Generating Cells to Treat Vascular Disease

Much of the stem cell research community is engaged in determining the recipes needed to create large numbers of specific types of cell for specific therapeutic uses. There are a few hundred different types of cell in the human body, so you'll periodically see announcements such as this as successes are achieved:

A new approach for generating large numbers of circulatory system cells, known as vascular endothelial cells (VECs), from human amniotic-fluid-derived cells (ACs) is reported ... The strategy, which shows promise in mice, opens the door to establishing a vast inventory of VECs for promoting organ regeneration and treating diverse vascular disorders.

VECs line the entire circulatory system, including the heart and blood vessels, and they help to control blood pressure, promote the formation of new blood vessels, and support the regeneration and repair of injured organs.
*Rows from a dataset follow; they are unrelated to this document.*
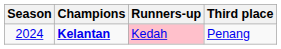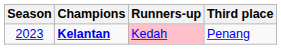Kelantan | Season: 2024 -> 2023
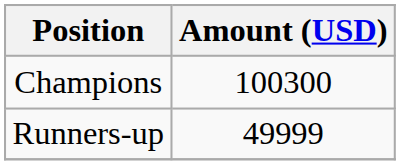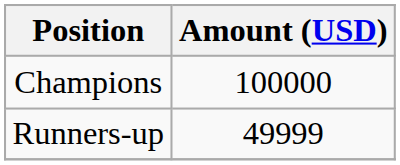Champions | Amount (USD): 100300 -> 100000
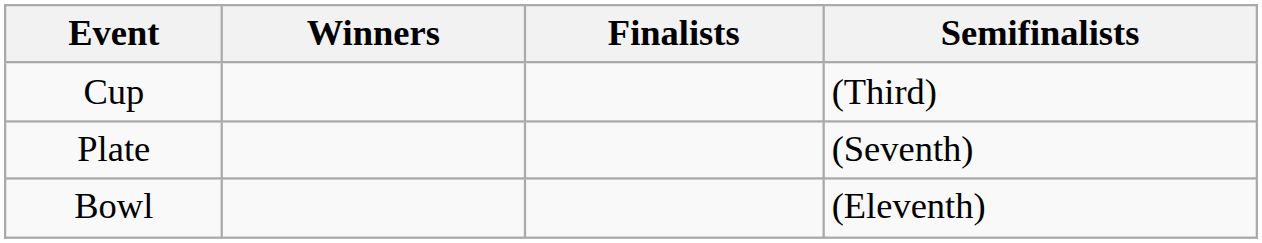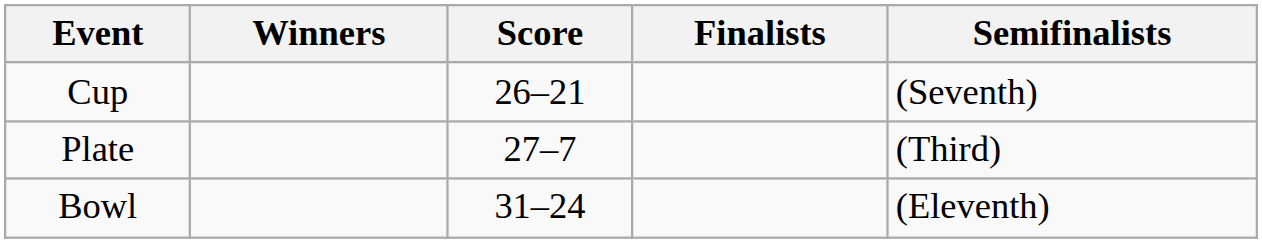+ column: Score | 26–21 | 27–7 | 31–24
Cup | Semifinalists: (Third) -> (Seventh)
Plate | Semifinalists: (Seventh) -> (Third)
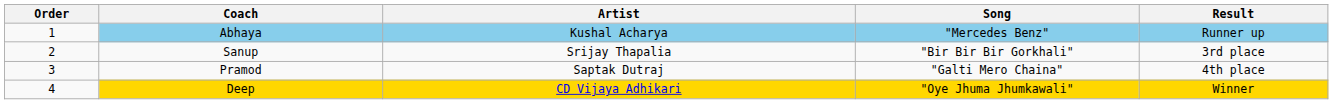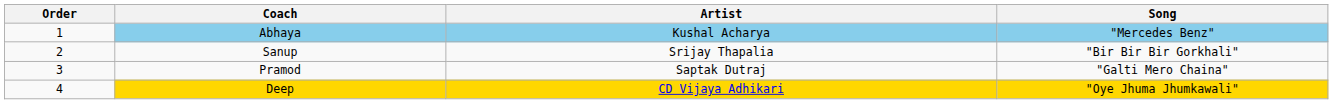- column: Result | Runner up | 3rd place | 4th place | Winner
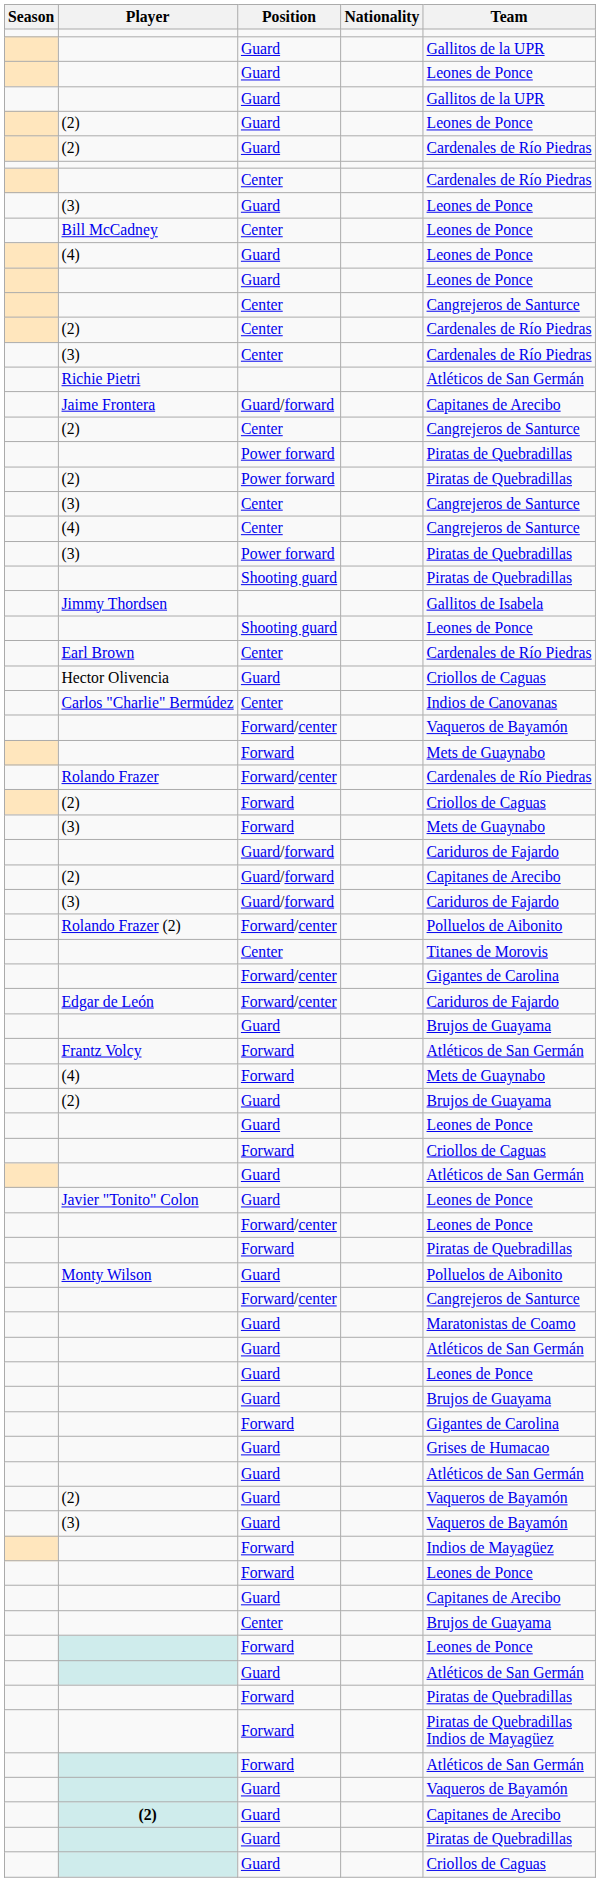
A wide range of vascular diseases stem from dysfunctions in VECs, so generating healthy cells for transplantation in patients would represent an attractive treatment strategy. But past stem cell strategies have fallen short: VECs derived from stem cells are unstable and tend to convert to nonvascular cells, and they do not increase rapidly in number, limiting their potential for clinical use.

To overcome these limitations, [researchers] developed a safe approach for producing a large number of stable VECs from amniotic cells, which are extracted during routine amniocentesis procedures and thus represent a steady source of cells. To reprogram amniotic cells into mature and functional VECs, called rAC-VECs, the researchers turned specific genes on and off using members of the E-twenty-six family of transcription factors - proteins that bind DNA and are important for VEC development.

The rAC-VECs resembled human adult VECs in that they expressed the normal set of vascular-specific genes. When rAC-VECs were transplanted into the regenerating livers of mice, they formed stable, normal, and functional blood vessels.